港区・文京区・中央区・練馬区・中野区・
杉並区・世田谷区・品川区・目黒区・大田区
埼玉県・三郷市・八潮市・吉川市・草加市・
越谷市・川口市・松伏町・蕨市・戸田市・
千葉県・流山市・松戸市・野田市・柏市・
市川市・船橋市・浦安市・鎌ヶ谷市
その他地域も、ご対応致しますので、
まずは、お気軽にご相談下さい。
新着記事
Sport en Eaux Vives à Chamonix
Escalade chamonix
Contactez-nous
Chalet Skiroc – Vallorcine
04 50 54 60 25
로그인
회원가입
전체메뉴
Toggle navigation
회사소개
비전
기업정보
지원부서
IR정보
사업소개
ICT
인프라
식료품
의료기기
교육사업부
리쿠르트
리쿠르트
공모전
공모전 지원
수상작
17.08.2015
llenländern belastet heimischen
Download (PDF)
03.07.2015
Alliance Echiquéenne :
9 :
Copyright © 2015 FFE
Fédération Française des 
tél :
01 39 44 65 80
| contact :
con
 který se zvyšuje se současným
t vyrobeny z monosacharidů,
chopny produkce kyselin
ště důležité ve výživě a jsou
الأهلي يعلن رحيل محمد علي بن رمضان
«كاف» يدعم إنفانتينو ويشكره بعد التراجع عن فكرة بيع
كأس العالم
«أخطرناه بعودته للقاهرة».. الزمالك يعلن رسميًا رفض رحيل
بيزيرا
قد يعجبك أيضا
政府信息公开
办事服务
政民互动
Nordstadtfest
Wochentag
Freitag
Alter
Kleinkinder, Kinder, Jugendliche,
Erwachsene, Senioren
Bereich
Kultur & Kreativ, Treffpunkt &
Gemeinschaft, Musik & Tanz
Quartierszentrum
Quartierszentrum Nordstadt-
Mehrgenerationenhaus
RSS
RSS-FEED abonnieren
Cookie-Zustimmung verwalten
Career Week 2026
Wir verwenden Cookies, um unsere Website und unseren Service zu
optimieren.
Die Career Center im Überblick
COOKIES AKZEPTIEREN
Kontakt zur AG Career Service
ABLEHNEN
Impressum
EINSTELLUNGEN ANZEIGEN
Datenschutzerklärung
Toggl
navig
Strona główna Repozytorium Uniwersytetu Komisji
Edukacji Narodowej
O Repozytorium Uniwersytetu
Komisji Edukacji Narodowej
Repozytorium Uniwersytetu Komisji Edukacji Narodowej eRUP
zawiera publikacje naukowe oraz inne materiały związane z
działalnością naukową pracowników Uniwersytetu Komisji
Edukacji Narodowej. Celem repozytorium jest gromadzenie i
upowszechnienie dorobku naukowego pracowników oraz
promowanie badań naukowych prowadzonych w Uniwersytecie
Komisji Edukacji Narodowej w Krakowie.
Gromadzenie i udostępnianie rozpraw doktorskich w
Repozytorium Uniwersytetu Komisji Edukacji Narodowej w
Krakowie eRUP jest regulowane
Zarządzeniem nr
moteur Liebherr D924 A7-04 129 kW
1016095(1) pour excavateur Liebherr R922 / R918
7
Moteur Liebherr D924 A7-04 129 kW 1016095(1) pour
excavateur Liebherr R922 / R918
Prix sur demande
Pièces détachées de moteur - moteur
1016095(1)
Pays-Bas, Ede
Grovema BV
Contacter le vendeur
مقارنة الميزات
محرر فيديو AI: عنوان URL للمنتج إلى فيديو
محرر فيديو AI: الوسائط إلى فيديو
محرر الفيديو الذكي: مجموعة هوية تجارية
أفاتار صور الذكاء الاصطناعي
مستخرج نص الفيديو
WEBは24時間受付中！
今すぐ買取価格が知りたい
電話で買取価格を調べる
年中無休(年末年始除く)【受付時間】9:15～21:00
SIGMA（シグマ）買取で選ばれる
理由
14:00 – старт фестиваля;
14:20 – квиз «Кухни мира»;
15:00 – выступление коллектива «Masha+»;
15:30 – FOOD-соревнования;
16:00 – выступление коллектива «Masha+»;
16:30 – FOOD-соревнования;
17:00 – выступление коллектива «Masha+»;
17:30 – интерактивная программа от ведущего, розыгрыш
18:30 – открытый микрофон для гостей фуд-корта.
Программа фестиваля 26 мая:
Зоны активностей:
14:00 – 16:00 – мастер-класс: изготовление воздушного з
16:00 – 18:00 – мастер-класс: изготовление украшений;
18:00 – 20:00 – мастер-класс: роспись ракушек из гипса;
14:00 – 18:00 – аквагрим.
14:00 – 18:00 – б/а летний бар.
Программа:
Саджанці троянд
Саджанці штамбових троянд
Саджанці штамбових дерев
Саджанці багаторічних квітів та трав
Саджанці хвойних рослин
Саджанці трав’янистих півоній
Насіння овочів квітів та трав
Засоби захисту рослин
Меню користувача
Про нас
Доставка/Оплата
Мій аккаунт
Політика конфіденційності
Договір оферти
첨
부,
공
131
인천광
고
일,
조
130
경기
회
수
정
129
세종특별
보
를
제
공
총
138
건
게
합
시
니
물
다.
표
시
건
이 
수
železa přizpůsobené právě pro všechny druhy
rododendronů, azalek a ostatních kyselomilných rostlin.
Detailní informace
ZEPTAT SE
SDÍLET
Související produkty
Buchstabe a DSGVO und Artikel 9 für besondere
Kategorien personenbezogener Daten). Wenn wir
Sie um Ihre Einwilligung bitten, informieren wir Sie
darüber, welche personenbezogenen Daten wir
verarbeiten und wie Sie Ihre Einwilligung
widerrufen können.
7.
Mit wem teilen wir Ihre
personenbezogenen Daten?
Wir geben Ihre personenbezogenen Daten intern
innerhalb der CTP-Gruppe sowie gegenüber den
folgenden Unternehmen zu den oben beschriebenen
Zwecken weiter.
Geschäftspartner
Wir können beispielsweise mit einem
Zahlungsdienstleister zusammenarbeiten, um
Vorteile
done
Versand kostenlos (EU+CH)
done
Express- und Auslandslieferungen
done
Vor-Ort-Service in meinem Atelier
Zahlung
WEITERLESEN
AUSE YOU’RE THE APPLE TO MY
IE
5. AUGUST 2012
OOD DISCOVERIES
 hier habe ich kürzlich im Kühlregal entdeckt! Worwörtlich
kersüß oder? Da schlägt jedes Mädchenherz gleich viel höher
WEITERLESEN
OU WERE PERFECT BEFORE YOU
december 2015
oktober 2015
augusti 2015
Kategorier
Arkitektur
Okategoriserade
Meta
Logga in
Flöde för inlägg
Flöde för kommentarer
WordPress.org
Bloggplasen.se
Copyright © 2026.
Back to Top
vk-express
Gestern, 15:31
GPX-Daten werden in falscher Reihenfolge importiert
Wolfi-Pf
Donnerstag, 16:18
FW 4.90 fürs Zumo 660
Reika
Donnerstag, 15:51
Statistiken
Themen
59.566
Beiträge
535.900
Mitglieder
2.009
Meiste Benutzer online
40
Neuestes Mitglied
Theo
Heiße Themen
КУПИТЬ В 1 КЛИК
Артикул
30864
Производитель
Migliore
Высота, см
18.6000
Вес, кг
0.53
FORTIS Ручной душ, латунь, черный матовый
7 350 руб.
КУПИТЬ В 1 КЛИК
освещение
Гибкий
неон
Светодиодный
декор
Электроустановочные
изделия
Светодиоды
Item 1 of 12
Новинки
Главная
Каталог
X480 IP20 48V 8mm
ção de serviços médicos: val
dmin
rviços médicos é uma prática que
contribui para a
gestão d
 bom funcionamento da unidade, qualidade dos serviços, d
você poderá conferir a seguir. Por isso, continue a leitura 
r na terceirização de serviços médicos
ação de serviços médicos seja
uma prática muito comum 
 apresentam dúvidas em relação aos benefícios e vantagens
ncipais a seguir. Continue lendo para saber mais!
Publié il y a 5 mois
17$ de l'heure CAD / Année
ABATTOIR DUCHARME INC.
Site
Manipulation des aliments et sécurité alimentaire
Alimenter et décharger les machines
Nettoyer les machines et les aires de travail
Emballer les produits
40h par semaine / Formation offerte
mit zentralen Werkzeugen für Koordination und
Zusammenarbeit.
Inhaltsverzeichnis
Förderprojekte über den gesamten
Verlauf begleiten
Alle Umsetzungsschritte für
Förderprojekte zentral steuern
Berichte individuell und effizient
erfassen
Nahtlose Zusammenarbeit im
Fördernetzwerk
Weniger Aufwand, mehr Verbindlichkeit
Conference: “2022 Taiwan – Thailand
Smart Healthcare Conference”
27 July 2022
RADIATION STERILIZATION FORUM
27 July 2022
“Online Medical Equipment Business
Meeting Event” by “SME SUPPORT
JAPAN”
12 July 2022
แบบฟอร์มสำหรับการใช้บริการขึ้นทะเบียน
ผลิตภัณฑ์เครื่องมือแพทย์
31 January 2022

# # # # #

- Exercise requirements
Can you set down, without any change, everything from the first of the lines above down to the line containing "Kultur & Kreativ, Treffpunkt &", including that line?

- Response below
港区・文京区・中央区・練馬区・中野区・
杉並区・世田谷区・品川区・目黒区・大田区
埼玉県・三郷市・八潮市・吉川市・草加市・
越谷市・川口市・松伏町・蕨市・戸田市・
千葉県・流山市・松戸市・野田市・柏市・
市川市・船橋市・浦安市・鎌ヶ谷市
その他地域も、ご対応致しますので、
まずは、お気軽にご相談下さい。
新着記事
Sport en Eaux Vives à Chamonix
Escalade chamonix
Contactez-nous
Chalet Skiroc – Vallorcine
04 50 54 60 25
로그인
회원가입
전체메뉴
Toggle navigation
회사소개
비전
기업정보
지원부서
IR정보
사업소개
ICT
인프라
식료품
의료기기
교육사업부
리쿠르트
리쿠르트
공모전
공모전 지원
수상작
17.08.2015
llenländern belastet heimischen
Download (PDF)
03.07.2015
Alliance Echiquéenne :
9 :
Copyright © 2015 FFE
Fédération Française des 
tél :
01 39 44 65 80
| contact :
con
 který se zvyšuje se současným
t vyrobeny z monosacharidů,
chopny produkce kyselin
ště důležité ve výživě a jsou
الأهلي يعلن رحيل محمد علي بن رمضان
«كاف» يدعم إنفانتينو ويشكره بعد التراجع عن فكرة بيع
كأس العالم
«أخطرناه بعودته للقاهرة».. الزمالك يعلن رسميًا رفض رحيل
بيزيرا
قد يعجبك أيضا
政府信息公开
办事服务
政民互动
Nordstadtfest
Wochentag
Freitag
Alter
Kleinkinder, Kinder, Jugendliche,
Erwachsene, Senioren
Bereich
Kultur & Kreativ, Treffpunkt &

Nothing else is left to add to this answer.